In the text of the proclamation, the president lays out his reasons for honoring America's parks and states "I have hereunto set my hand this twentieth day of April."
It would have been more accurate if he said he sent the document to the autopen to have it inscribed it with a nearly identical facsimile of his signature. Admittedly, that phrasing lacks the same rhetorical flourish.
The White House confirmed that at least two other proclamations were signed not by the president but by his autopen:
- National Grandparents Day, 2014
- National Days of Prayer and Remembrance, 2014
It's possible many more of Mr. Obama's proclamations have been signed by mechanical device and not by hand, but the White House declined to provide a document-by-document accounting, despite repeated requests by CBS News. In general, the White House puts the autopen to work if the president is out of town or otherwise unavailable to sign the document.
In the White House view, it doesn't matter whether the president actually signed the proclamations - or whether a robotic device signed for him.
"Some are autopen, some are by hand - but they are still his signature," says Deputy Press Secretary Jennifer Friedman.
The White House uses the same argument in defending the five pieces of legislation known to have been signed into law not by the hand of the President - as required by the Constitution - but by the autopen.
The White House cites a 2005 opinion from the Justice Department's Office of Legal Counsel. It asserts that "the President need not personally perform the physical act of affixing his signature to a bill he approves and decides to sign."
That argument applies to a presidential proclamation, the White House insists: signatures by the president's hand or autopen are legally the same.
But the White House is a little self-conscious about the matter. It refuses to let CBS News get a picture of the White House autopen, or interview the official whose job it is to inscribe the president's signature on bills, proclamations or other official documents.

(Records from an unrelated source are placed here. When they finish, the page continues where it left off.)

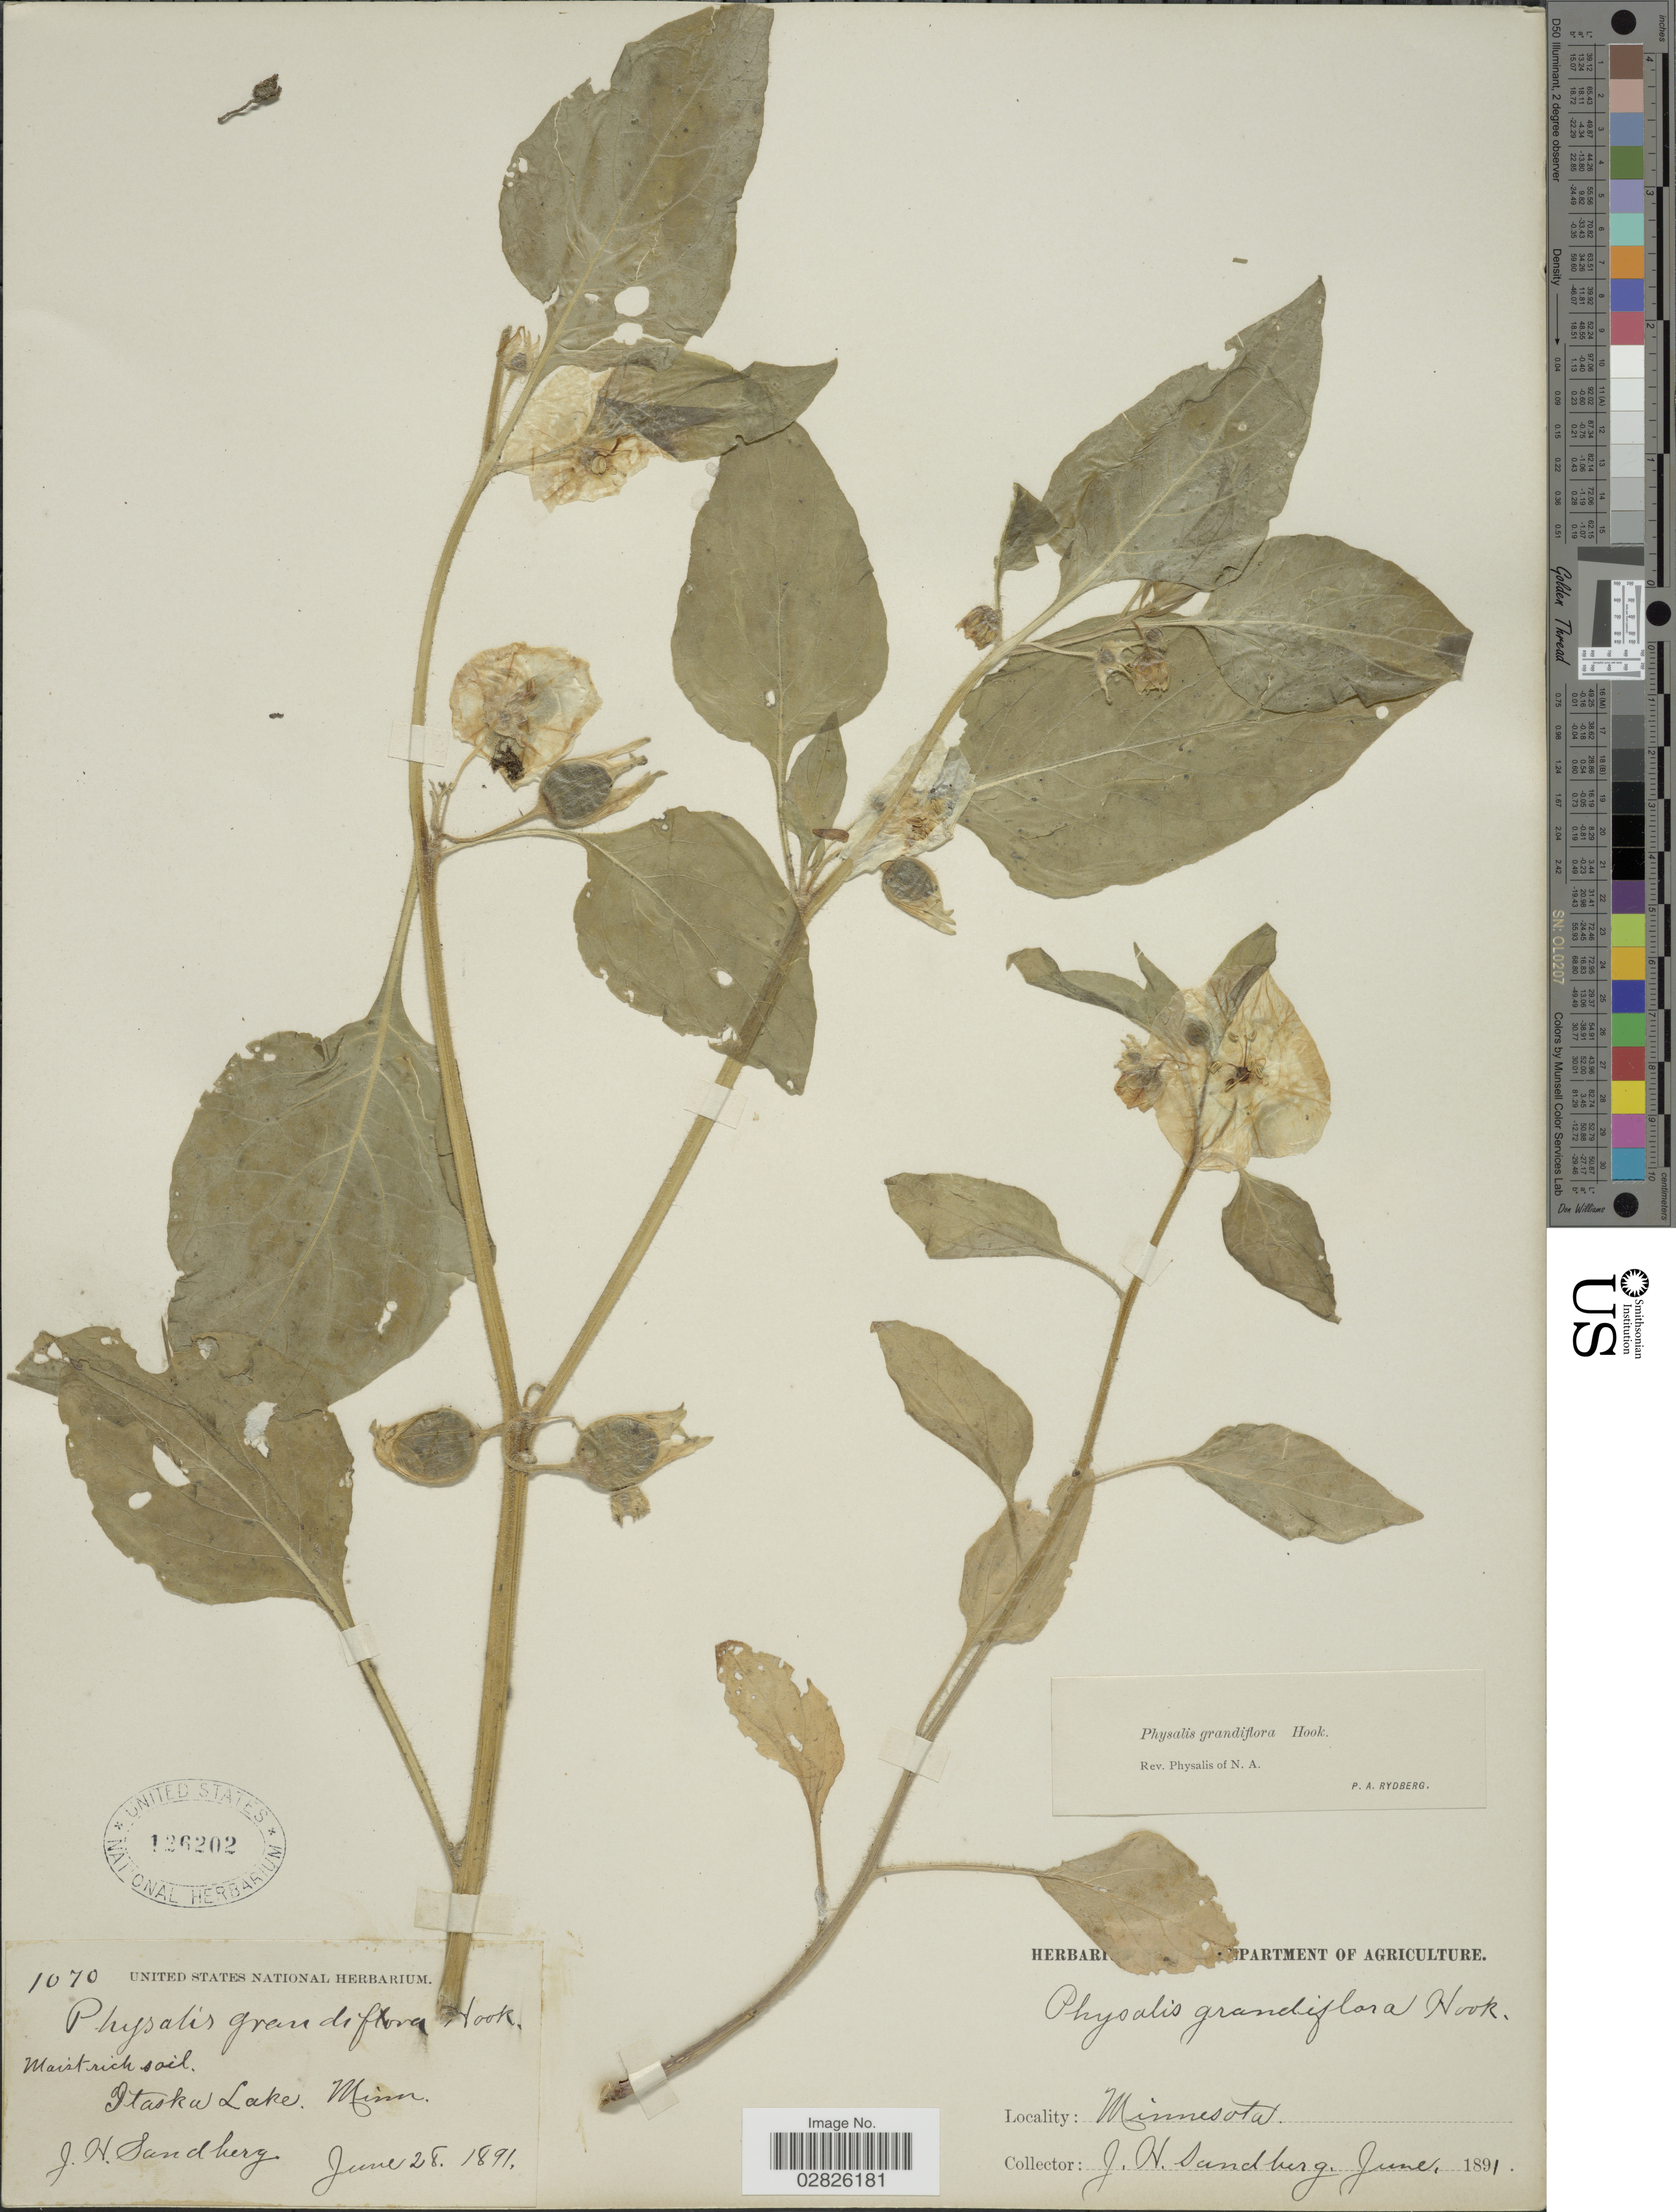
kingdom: Plantae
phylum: Tracheophyta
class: Magnoliopsida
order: Solanales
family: Solanaceae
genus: Leucophysalis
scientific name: Leucophysalis grandiflora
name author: (Hook.) Rydb.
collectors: J. H. Sandberg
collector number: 1070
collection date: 1891-06-28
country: United States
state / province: Minnesota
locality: Itaska Lake.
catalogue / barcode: US 126202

It's not clear if the White House keeps a permanent record of which bills and documents are signed by autopen. And historians may have a hard time telling real and facsimile presidential signatures apart.
The White House assertion on the use of the autopen on bills and official documents has yet to be upheld in court. No challenge to the practice has yet been filed.
The president's real signature in the graphic above is the one on the right.